### Task to complete
From the records below, copy out exactly the lines from the one containing "- Get the user" to the one containing "- Update user", both included. Add nothing else.

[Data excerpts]
-.-.-

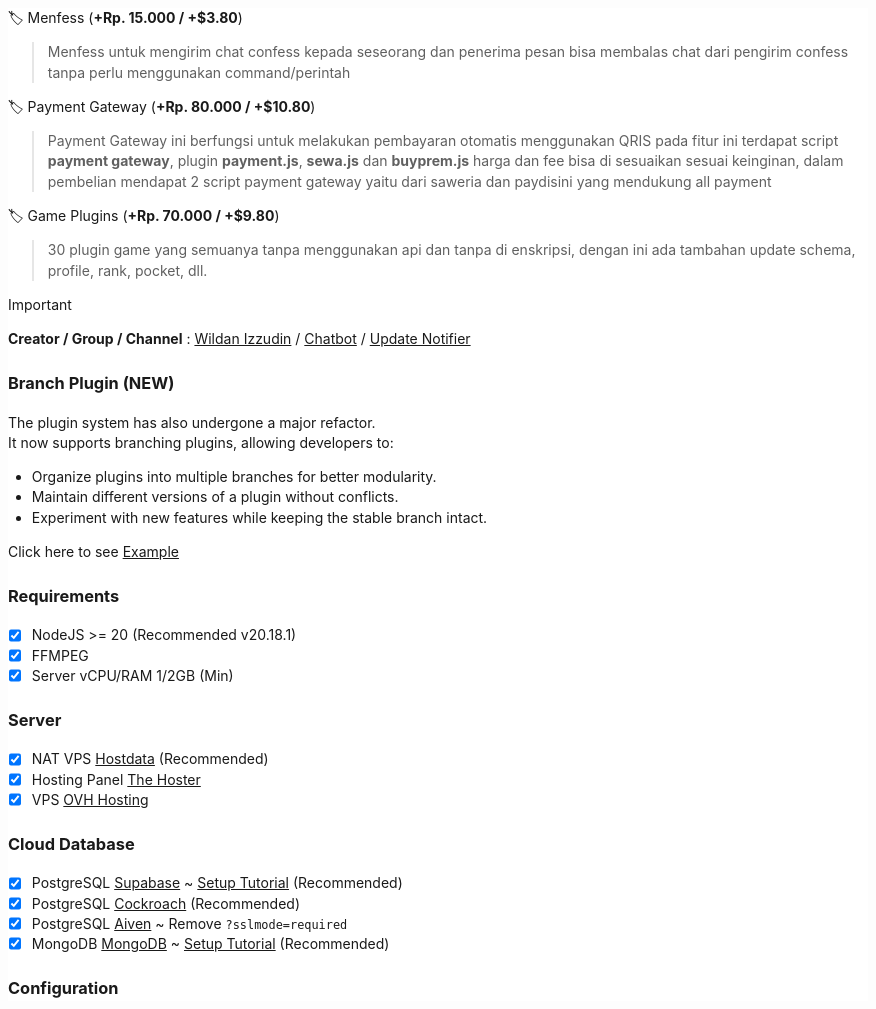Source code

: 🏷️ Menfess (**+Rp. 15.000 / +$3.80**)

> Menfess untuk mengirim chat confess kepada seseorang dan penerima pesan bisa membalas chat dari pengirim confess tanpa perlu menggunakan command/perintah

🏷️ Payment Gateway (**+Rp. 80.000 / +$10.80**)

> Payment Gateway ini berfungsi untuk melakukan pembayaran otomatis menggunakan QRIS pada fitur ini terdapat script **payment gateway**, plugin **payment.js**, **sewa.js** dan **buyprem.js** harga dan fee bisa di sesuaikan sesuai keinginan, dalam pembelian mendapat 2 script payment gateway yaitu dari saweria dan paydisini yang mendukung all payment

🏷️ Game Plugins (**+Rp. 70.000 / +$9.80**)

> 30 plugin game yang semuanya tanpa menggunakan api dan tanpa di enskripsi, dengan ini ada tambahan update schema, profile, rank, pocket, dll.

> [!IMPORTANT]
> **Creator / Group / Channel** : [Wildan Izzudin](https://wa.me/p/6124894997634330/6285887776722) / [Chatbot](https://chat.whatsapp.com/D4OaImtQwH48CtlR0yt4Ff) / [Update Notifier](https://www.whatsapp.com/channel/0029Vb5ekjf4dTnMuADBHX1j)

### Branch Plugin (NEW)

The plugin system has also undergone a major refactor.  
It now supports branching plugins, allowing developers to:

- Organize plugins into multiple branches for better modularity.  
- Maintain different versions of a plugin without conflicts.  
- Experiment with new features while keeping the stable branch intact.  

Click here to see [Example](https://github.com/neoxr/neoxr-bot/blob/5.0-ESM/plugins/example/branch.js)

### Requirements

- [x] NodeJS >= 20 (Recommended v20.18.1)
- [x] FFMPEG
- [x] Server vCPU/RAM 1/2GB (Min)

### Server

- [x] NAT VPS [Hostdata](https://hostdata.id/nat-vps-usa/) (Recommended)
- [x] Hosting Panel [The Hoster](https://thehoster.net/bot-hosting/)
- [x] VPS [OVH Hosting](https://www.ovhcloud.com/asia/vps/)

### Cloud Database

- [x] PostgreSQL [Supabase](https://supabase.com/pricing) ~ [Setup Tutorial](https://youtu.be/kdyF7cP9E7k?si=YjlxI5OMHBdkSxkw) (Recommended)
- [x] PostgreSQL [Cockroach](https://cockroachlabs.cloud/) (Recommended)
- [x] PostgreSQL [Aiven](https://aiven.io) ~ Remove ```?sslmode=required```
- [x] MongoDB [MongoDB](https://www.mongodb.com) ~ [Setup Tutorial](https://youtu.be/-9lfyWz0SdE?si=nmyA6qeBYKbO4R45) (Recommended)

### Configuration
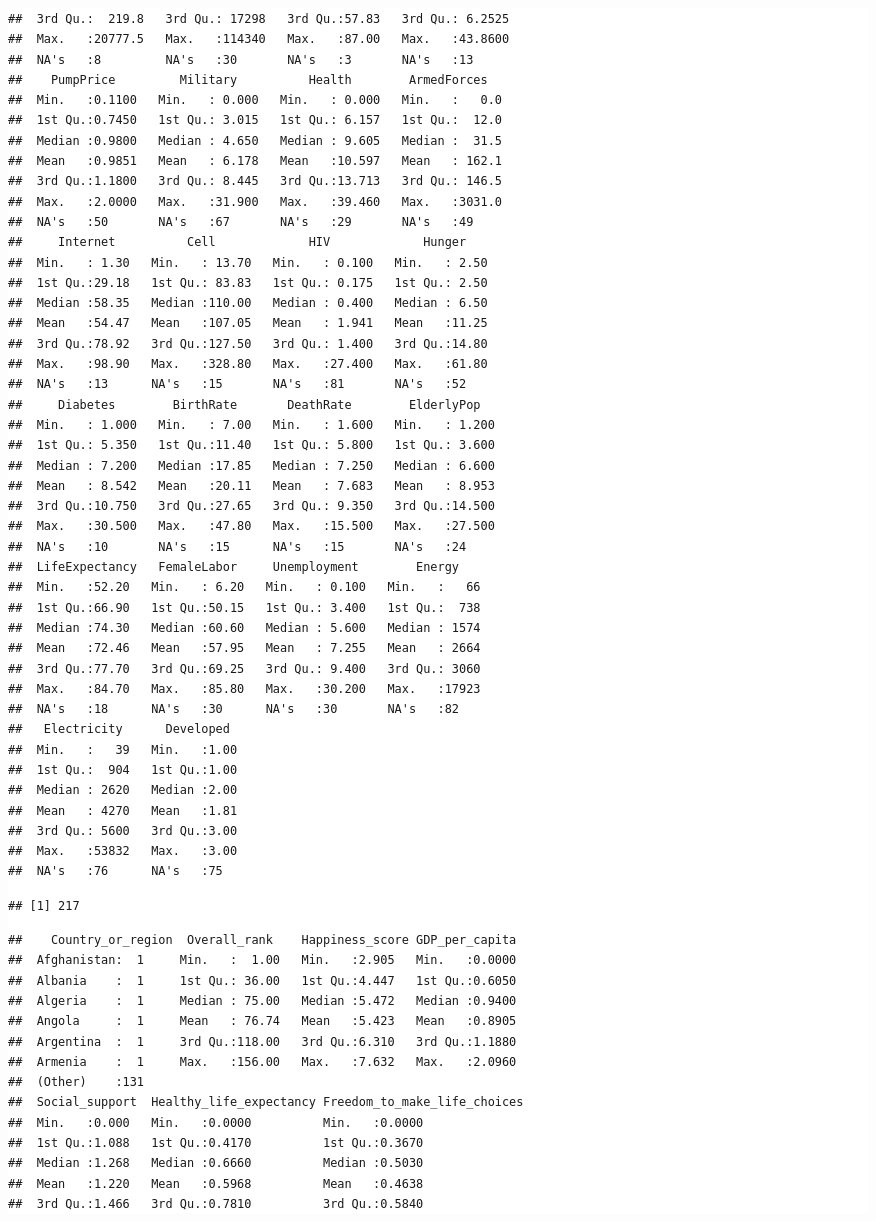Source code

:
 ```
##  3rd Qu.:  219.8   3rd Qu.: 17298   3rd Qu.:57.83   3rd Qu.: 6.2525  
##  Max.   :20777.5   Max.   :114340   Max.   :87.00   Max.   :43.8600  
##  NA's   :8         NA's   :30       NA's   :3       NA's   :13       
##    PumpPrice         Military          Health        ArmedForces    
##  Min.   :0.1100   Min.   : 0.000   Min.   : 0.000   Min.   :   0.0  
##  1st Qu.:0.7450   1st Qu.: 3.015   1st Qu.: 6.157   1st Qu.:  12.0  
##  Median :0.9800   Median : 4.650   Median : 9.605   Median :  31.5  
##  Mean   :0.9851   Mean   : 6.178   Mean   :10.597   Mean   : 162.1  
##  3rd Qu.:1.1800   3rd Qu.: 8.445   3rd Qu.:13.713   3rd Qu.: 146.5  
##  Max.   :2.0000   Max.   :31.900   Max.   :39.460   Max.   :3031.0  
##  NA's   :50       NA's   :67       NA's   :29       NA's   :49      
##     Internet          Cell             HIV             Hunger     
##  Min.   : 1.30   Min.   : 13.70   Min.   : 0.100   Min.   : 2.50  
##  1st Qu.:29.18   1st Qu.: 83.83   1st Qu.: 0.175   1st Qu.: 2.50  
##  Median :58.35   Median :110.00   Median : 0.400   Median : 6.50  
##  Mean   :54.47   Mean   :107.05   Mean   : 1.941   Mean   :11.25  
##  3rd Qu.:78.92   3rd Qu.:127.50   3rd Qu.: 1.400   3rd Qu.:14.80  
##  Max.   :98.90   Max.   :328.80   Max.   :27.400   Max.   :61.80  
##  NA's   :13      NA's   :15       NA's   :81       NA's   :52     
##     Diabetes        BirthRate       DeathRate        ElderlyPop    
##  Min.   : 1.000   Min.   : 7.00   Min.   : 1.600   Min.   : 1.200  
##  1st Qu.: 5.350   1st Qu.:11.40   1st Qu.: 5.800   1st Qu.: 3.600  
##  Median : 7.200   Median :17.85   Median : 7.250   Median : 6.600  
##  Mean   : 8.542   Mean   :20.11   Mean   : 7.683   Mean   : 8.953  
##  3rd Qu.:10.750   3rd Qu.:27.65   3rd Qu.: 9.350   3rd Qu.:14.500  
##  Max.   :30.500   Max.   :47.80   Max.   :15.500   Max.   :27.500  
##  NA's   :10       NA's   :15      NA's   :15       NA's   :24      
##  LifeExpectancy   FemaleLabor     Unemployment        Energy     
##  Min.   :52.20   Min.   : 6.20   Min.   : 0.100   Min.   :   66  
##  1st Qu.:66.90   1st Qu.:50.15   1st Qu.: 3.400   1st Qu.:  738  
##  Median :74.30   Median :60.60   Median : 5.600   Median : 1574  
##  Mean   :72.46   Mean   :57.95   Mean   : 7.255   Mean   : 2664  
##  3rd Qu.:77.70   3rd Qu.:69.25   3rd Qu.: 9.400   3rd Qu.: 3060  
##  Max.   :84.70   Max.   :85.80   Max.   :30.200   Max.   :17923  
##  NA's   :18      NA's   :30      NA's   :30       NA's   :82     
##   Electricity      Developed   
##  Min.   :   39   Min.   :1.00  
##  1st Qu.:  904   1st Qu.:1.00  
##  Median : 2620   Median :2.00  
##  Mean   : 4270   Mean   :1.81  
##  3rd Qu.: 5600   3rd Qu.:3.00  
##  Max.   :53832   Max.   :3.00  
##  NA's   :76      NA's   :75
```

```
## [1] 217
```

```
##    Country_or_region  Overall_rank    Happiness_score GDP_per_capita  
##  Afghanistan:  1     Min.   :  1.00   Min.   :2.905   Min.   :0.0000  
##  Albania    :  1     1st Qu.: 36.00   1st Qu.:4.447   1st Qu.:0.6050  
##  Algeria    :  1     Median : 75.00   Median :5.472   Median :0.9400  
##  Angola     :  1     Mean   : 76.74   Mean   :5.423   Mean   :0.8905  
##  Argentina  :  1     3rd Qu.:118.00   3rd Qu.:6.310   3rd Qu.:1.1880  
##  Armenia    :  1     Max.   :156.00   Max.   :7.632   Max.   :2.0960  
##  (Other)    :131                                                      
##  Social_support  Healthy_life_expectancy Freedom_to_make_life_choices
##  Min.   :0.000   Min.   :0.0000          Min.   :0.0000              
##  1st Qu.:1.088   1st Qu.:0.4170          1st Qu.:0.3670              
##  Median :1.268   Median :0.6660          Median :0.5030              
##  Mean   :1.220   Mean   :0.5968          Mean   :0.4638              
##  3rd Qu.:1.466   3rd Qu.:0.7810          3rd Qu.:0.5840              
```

-.-.-

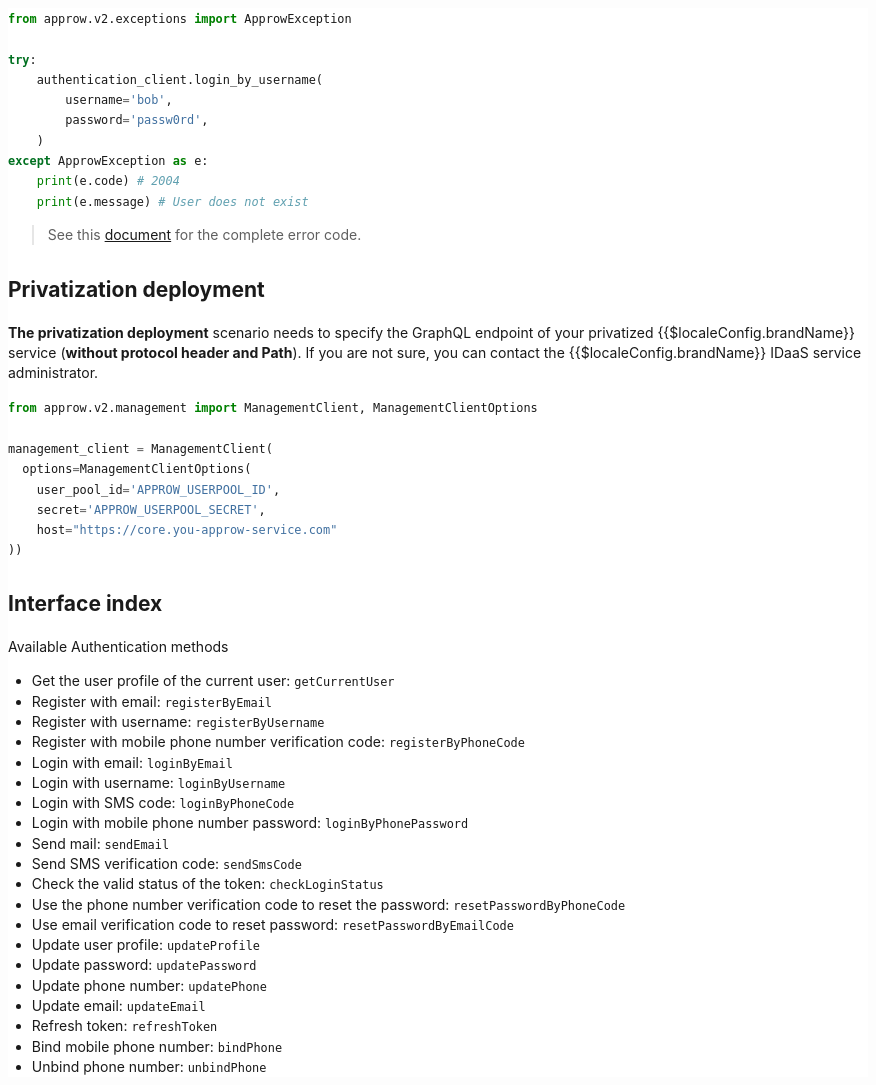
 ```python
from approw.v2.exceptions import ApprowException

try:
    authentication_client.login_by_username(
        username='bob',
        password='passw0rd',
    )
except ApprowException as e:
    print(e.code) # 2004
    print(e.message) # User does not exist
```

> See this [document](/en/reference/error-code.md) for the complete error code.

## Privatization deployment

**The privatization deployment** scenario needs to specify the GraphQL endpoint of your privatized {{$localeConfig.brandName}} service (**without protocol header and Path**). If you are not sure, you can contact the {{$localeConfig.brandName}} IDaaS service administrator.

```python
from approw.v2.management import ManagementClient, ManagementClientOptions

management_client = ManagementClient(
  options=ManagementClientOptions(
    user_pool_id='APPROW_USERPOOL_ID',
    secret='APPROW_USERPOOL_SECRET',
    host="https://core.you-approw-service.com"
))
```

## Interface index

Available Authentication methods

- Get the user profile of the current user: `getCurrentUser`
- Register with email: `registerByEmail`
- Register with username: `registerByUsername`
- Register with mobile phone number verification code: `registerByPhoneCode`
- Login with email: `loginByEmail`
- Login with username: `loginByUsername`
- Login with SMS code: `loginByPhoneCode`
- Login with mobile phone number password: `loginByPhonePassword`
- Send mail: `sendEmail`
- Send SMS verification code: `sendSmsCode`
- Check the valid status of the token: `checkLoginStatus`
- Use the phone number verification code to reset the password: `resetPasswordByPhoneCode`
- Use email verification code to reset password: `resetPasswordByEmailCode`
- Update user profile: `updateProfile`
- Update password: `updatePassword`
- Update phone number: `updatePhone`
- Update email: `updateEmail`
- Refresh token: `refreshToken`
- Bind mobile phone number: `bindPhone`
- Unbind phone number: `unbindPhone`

-.-.-

### Exercise output
- Get the user profile of the current user: `getCurrentUser`
- Register with email: `registerByEmail`
- Register with username: `registerByUsername`
- Register with mobile phone number verification code: `registerByPhoneCode`
- Login with email: `loginByEmail`
- Login with username: `loginByUsername`
- Login with SMS code: `loginByPhoneCode`
- Login with mobile phone number password: `loginByPhonePassword`
- Send mail: `sendEmail`
- Send SMS verification code: `sendSmsCode`
- Check the valid status of the token: `checkLoginStatus`
- Use the phone number verification code to reset the password: `resetPasswordByPhoneCode`
- Use email verification code to reset password: `resetPasswordByEmailCode`
- Update user profile: `updateProfile`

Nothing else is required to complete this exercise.